Will Hersey of Esquire called season three his favorite of Curb Your Enthusiasm, finding it to be before the series became contrived in its writing and when it hit the perfect balance between the early seasons' "lo-fi tone" and creating sympathy for Larry's character. Hersey highlights "Krazee-Eyez Killa" as the standout episode, praising Chris Williams' performance as its titular character. The series became a "cultural touchstone" during season three, according to The New York Times writer Alessandra Stanley, who gave it a positive review. She praised its impious handling of taboo subjects, such as politics, religion, immigrants, and terrorists, applauding its provocative writing.

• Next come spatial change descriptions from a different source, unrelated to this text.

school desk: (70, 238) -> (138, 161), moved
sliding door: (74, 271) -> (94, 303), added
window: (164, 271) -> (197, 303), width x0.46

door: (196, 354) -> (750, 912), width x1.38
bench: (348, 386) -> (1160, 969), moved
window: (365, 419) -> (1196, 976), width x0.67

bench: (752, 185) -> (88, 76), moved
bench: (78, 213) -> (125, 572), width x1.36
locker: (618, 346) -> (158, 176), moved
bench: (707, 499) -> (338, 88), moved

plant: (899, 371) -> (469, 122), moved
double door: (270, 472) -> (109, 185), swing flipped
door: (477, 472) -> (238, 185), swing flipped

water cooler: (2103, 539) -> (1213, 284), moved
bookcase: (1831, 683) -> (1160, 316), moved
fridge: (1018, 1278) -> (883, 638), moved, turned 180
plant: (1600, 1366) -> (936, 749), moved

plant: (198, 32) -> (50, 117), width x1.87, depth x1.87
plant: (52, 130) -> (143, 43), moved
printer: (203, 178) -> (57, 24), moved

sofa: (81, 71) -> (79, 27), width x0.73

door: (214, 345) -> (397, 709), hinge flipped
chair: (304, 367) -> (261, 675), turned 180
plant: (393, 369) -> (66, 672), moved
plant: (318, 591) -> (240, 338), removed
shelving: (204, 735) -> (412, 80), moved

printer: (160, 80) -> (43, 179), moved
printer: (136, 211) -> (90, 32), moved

Entertainment Weeklys Bruce Fretts felt Curb Your Enthusiasm was one of the best shows of HBO's 2002 season, preferring it to the "uninspired" fourth season of The Sopranos.

"Krazee-Eyez Killa" received considerable praise from critics for its humor, narrative, and the titular character, and is considered one of the series' best installments. Another episode considered to be a highlight is "The Grand Opening", with Collider writer Amy Elizabeth Marceaux praising it for wrapping up the central storyline of the season in a satisfying way, and for its humor.

=== Awards ===
At the 55th Directors Guild of America Awards, the series received three nominations for Outstanding Directing in a Comedy Series; Larry Charles for "The Nanny from Hell", Bryan Gordon for "The Special Section", and David Steinberg for "Mary, Joseph and Larry". Ultimately, the award went to Gordon. The same episodes, along with Robert B. Weide for "Krazee-Eyez Killa", received nominations at the 55th Primetime Emmy Awards for Outstanding Directing for a Comedy Series, with Weide winning. At the same event, the series received nominations for Outstanding Comedy Series, Outstanding Lead Actor in a Comedy Series, Outstanding Supporting Actress in a Comedy Series, Outstanding Casting for a Comedy Series, and Outstanding Picture Editing for a Single-Camera Comedy Series, with the latter nominations being for Jon Corn and Steven Rasch for "Krazee-Eyez Killa" and "The Corpse-Sniffing Dog", respectively.